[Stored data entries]
━━━━━━━━━━━━━━━━

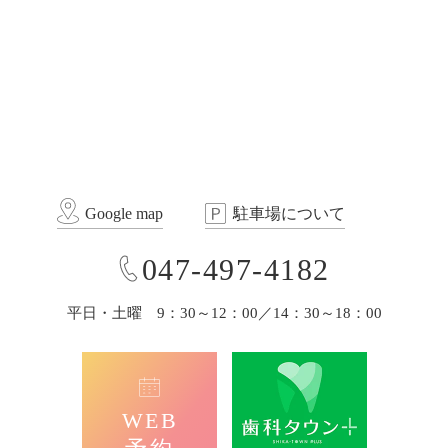
Google map
駐車場について
047-497-4182
平日・土曜 9：30～12：00／14：30～18：00
WEB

━━━━━━━━━━━━━━━━

## TASK DESCRIPTION
For every entry above, please output the text exactly and leave any picture behind.

## EXERCISE OUTPUT
Google map
駐車場について
047-497-4182
平日・土曜 9：30～12：00／14：30～18：00
WEB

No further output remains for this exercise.